I saw it and I had to make it. I decided to do cupcakes because I always end up taking my baked goods to the boyfriend's job. And cupcakes are significantly easier and more clean than trying to cut a big huge cake in the middle of a newsroom.
I followed the recipe exactly as written, and they turned out sooooo delicious! The chocolate cake is gloriously rich and moist and wonderful. And the frosting? To die for.
BUT THEY FREAKING SUNK IN THE MIDDLE! AND BAKED UP AND OVER THE SIDES AND THE TOPS GOT ALL FLAT!
Not knowing how long the cupcakes would need, I let them bake for about 20 minutes, then sat and watched through the oven glass and tried to visually gauge it. I could see the middle struggling to rise, while the edges looked perfectly done. They ended up baking for about 25 minutes, but that didn't solve the problem.
It's kinda hard to see, but if you look closely you'll see how the middle sinks in and that the cupcake edges are up and over the papers. No one who ate them seemed to care - the insides were done and the craters were covered by mounds of glorious Oreo frosting. But I was frustrated and decided it was time to get serious about figuring this thing out.
The internet research I'd previously done had been limited to The Google. This time, I decided to search YouTube. Why I hadn't done that before is beyond me, but I honestly can't explain half the things I do in life. And I'm not a millennial, so I can blame my advanced age for my lack of internet prowess.
Anywho, I searched "high altitude baking" and I immediately saw this video:
This is part 1, explaining the science of why baking and cooking at high altitude is so different than at sea level. I'm not going to try to explain it - he does a way better job than I ever could. And it's lots to do with atmospheric pressure and the boiling point of water, which doesn't make for a very riveting baking blog. But this guy does a good job of explaining it in a way that keeps you interested. And come to find out he's in Truckee, CA which is right up the hill from where I'm located!
Side note: it might be time to take a nice drive up to the lake and see if I can sneak in to a certain culinary school...
After that, I watched part 2, which explains how to adjust and exactly what to do. He explains which ingredients need to be reduced, which need to be increased, and how much to adjust the oven temperature. It's like the Holy Grail of high altitude baking!
Altogether, watching these two videos will take up less than 20 minutes of your day. And if you live above 1,500 ft or so and have had any problems with your cakes baking unevenly, I HIGHLY recommend you take the time to watch them.
There is a little bit of math involved in figuring out how much to adjust your recipes, and it all depends on your altitude. Like I said before, I'm at 4,500 ft. So these are the adjustments I made for this altitude - good for any average from-scratch cake recipe:
Add 3 TBSP of water
Increase oven temp by 15-25 degrees
Decrease chemical leaveners by 1/4 (chemical leaveners = baking soda, baking powder, etc)

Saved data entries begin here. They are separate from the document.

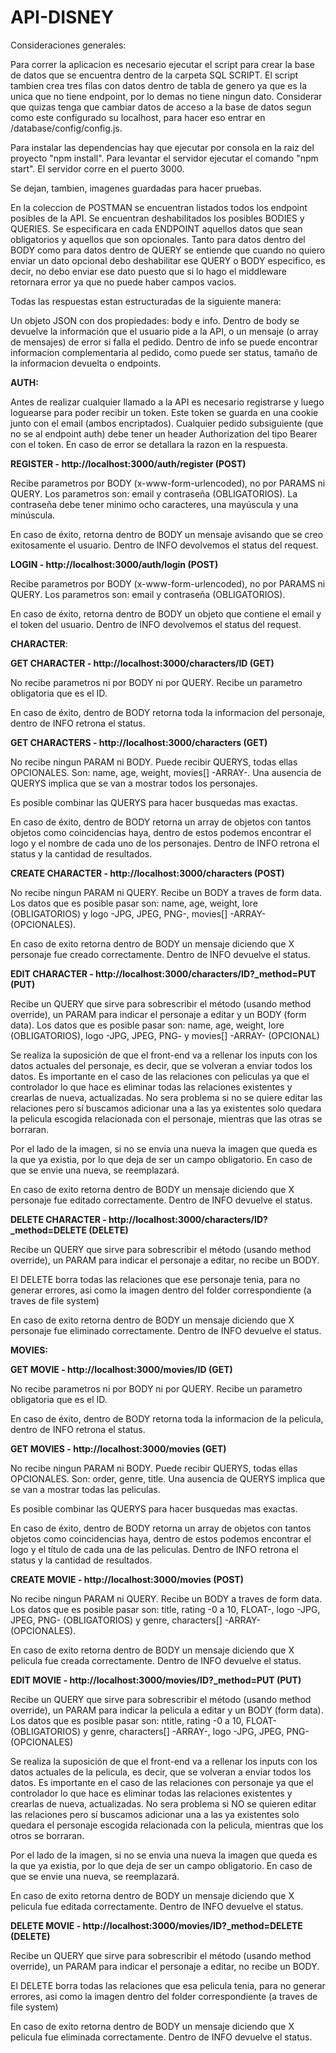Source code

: # API-DISNEY

Consideraciones generales:

Para correr la aplicacion es necesario ejecutar el script para crear la base de datos que se encuentra dentro de la carpeta SQL SCRIPT. El script tambien crea tres filas con datos dentro de tabla de genero ya que es la unica que no tiene endpoint, por lo demas no tiene ningun dato. Considerar que quizas tenga que cambiar datos de acceso a la base de datos segun como este configurado su localhost, para hacer eso entrar en /database/config/config.js.

Para instalar las dependencias hay que ejecutar por consola en la raiz del proyecto "npm install". Para levantar el servidor ejecutar el comando "npm start". El servidor corre en el puerto 3000.

Se dejan, tambien, imagenes guardadas para hacer pruebas.

En la coleccion de POSTMAN se encuentran listados todos los endpoint posibles de la API. Se encuentran deshabilitados los posibles BODIES y QUERIES. Se especificara en cada ENDPOINT aquellos datos que sean obligatorios y aquellos que son opcionales. Tanto para datos dentro del BODY como para datos dentro de QUERY se entiende que cuando no quiero enviar un dato opcional debo deshabilitar ese QUERY o BODY especifico, es decir, no debo enviar ese dato puesto que si lo hago el middleware retornara error ya que no puede haber campos vacios.

Todas las respuestas estan estructuradas de la siguiente manera:


Un objeto JSON con dos propiedades: body e info. Dentro de body se devuelve la información que el usuario pide a la API, o un mensaje (o array de mensajes) de error si falla   el pedido. Dentro de info se puede encontrar informacion complementaria al pedido, como puede ser status, tamaño de la informacion devuelta o endpoints.


**AUTH:**

Antes de realizar cualquier llamado a la API es necesario registrarse y luego loguearse para poder recibir un token. Este token se guarda en una cookie junto con el email (ambos encriptados). Cualquier pedido subsiguiente (que no se al endpoint auth) debe tener un header Authorization del tipo Bearer con el token. En caso de error se detallara la razon en la respuesta.

**REGISTER - http://localhost:3000/auth/register (POST)**

Recibe parametros por BODY (x-www-form-urlencoded), no por PARAMS ni QUERY. Los parametros son: email y contraseña (OBLIGATORIOS). La contraseña debe tener minimo ocho caracteres, una mayúscula y una minúscula.

En caso de éxito, retorna dentro de BODY un mensaje avisando que se creo exitosamente el usuario. Dentro de INFO devolvemos el status del request.
  
**LOGIN - http://localhost:3000/auth/login (POST)**

Recibe parametros por BODY (x-www-form-urlencoded), no por PARAMS ni QUERY. Los parametros son: email y contraseña (OBLIGATORIOS).

En caso de éxito, retorna dentro de BODY un objeto que contiene el email y el token del usuario. Dentro de INFO devolvemos el status del request.

**CHARACTER**:

**GET CHARACTER - http://localhost:3000/characters/ID (GET)**

No recibe parametros ni por BODY ni por QUERY. Recibe un parametro obligatoria que es el ID.

En caso de éxito, dentro de BODY retorna toda la informacion del personaje, dentro de INFO retrona el status.

**GET CHARACTERS - http://localhost:3000/characters (GET)**
    
No recibe ningun PARAM ni BODY. Puede recibir QUERYS, todas ellas OPCIONALES. Son: name, age, weight, movies[] -ARRAY-. Una ausencia de QUERYS implica que se van a mostrar     todos los personajes.

Es posible combinar las QUERYS para hacer busquedas mas exactas.

En caso de éxito, dentro de BODY retorna un array de objetos con tantos objetos como coincidencias haya, dentro de estos podemos encontrar el logo y el nombre de cada uno de     los personajes. Dentro de INFO retrona el status y la cantidad de resultados.

**CREATE CHARACTER - http://localhost:3000/characters (POST)**
  
No recibe ningun PARAM ni QUERY. Recibe un BODY a traves de form data. Los datos que es posible pasar son: name, age, weight, lore (OBLIGATORIOS) y logo -JPG, JPEG, PNG-,       movies[] -ARRAY- (OPCIONALES).

En caso de exito retorna dentro de BODY un mensaje diciendo que X personaje fue creado correctamente. Dentro de INFO devuelve el status.

**EDIT CHARACTER - http://localhost:3000/characters/ID?_method=PUT (PUT)**
  
Recibe un QUERY que sirve para sobrescribir el método (usando method override), un PARAM para indicar el personaje a editar y un BODY (form data). Los datos que es posible       pasar son: name, age, weight, lore (OBLIGATORIOS), logo -JPG, JPEG, PNG- y movies[] -ARRAY- (OPCIONAL) 

Se realiza la suposición de que el front-end va a rellenar los inputs con los datos actuales del personaje, es decir, que se volveran a enviar todos los datos. Es importante     en el caso de las relaciones con peliculas ya que el controlador lo que hace es eliminar todas las relaciones existentes y crearlas de nueva, actualizadas. No sera problema     si no se quiere editar las relaciones pero sí buscamos adicionar una a las ya existentes solo quedara la pelicula escogida relacionada con el personaje, mientras que las         otras se borraran.

Por el lado de la imagen, si no se envia una nueva la imagen que queda es la que ya existia, por lo que deja de ser un campo obligatorio. En caso de que se envie una nueva,     se reemplazará.

En caso de exito retorna dentro de BODY un mensaje diciendo que X personaje fue editado correctamente. Dentro de INFO devuelve el status.

**DELETE CHARACTER - http://localhost:3000/characters/ID?_method=DELETE (DELETE)**

Recibe un QUERY que sirve para sobrescribir el método (usando method override), un PARAM para indicar el personaje a editar, no recibe un BODY.

El DELETE borra todas las relaciones que ese personaje tenia, para no generar errores, asi como la imagen dentro del folder correspondiente (a traves de file system)

En caso de exito retorna dentro de BODY un mensaje diciendo que X personaje fue eliminado correctamente. Dentro de INFO devuelve el status.
  
**MOVIES:**

**GET MOVIE - http://localhost:3000/movies/ID (GET)**
  
No recibe parametros ni por BODY ni por QUERY. Recibe un parametro obligatoria que es el ID.

En caso de éxito, dentro de BODY retorna toda la informacion de la pelicula, dentro de INFO retrona el status.

**GET MOVIES - http://localhost:3000/movies (GET)**
  
No recibe ningun PARAM ni BODY. Puede recibir QUERYS, todas ellas OPCIONALES. Son: order, genre, title. Una ausencia de QUERYS implica que se van a mostrar todas las             peliculas.

Es posible combinar las QUERYS para hacer busquedas mas exactas.

En caso de éxito, dentro de BODY retorna un array de objetos con tantos objetos como coincidencias haya, dentro de estos podemos encontrar el logo y el título de cada una de     las peliculas. Dentro de INFO retrona el status y la cantidad de resultados.

**CREATE MOVIE - http://localhost:3000/movies (POST)**
  
No recibe ningun PARAM ni QUERY. Recibe un BODY a traves de form data. Los datos que es posible pasar son: title, rating -0 a 10, FLOAT-, logo -JPG, JPEG, PNG-                   (OBLIGATORIOS) y genre, characters[] -ARRAY-  (OPCIONALES).

En caso de exito retorna dentro de BODY un mensaje diciendo que X pelicula fue creada correctamente. Dentro de INFO devuelve el status.

**EDIT MOVIE - http://localhost:3000/movies/ID?_method=PUT (PUT)**
  
Recibe un QUERY que sirve para sobrescribir el método (usando method override), un PARAM para indicar la pelicula a editar y un BODY (form data). Los datos que es posible       pasar son: ntitle, rating -0 a 10, FLOAT- (OBLIGATORIOS) y genre, characters[] -ARRAY-, logo -JPG, JPEG, PNG- (OPCIONALES)

Se realiza la suposición de que el front-end va a rellenar los inputs con los datos actuales de la pelicula, es decir, que se volveran a enviar todos los datos. Es               importante en el caso de las relaciones con personaje ya que el controlador lo que hace es eliminar todas las relaciones existentes y crearlas de nueva, actualizadas. No         sera problema si NO se quieren editar las relaciones pero sí buscamos adicionar una a las ya existentes solo quedara el personaje escogida relacionada con la pelicula,           mientras que los otros se borraran.

Por el lado de la imagen, si no se envia una nueva la imagen que queda es la que ya existia, por lo que deja de ser un campo obligatorio. En caso de que se envie una nueva,     se reemplazará.

En caso de exito retorna dentro de BODY un mensaje diciendo que X pelicula fue editada correctamente. Dentro de INFO devuelve el status.

**DELETE MOVIE - http://localhost:3000/movies/ID?_method=DELETE (DELETE)**
  
Recibe un QUERY que sirve para sobrescribir el método (usando method override), un PARAM para indicar el personaje a editar, no recibe un BODY.

El DELETE borra todas las relaciones que esa pelicula tenia, para no generar errores, asi como la imagen dentro del folder correspondiente (a traves de file system)

En caso de exito retorna dentro de BODY un mensaje diciendo que X pelicula fue eliminada correctamente. Dentro de INFO devuelve el status.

Decrease sugar by 1 TBSP per cup
If this isn't enough to make it bake correctly, you can try adding 2 TBSP of flour and/or adding 1 egg. So far, I haven't had to do the extra steps. The few changes above worked like magic!
Check out the chocolate cupcakes after making the adjustments:
Look at those beautifully shaped domes! LOOK AT THEM! Literally the exact same recipe, same amount of batter in each muffin cup, same oven. But those few minor adjustments made all the difference in the world. Here's what I did:
2 cups sugar
2 tsp baking soda
300 degree oven
2 cups minus 2 TBSP sugar
1.5 tsp baking soda
325 degree oven
added 3 TBSP of water
This batch only needed about 18-20 minutes to bake up perfectly! Seriously, where has this been all my life? Had I known it was that easy to fix the altitude problem, my cursing over the years would have been drastically reduced.
But now I know. And the cupcakes turned out great and made a nice addition to my son's school bake sale. The kiddo even helped make them... whilst shirtless and wearing a Star Wars apron. Because that's how he rolls.
To the guy in the video: THANK YOU! I wish I had the time and money to go to your culinary school. But I don't, so please keep making YouTube videos. Love, us.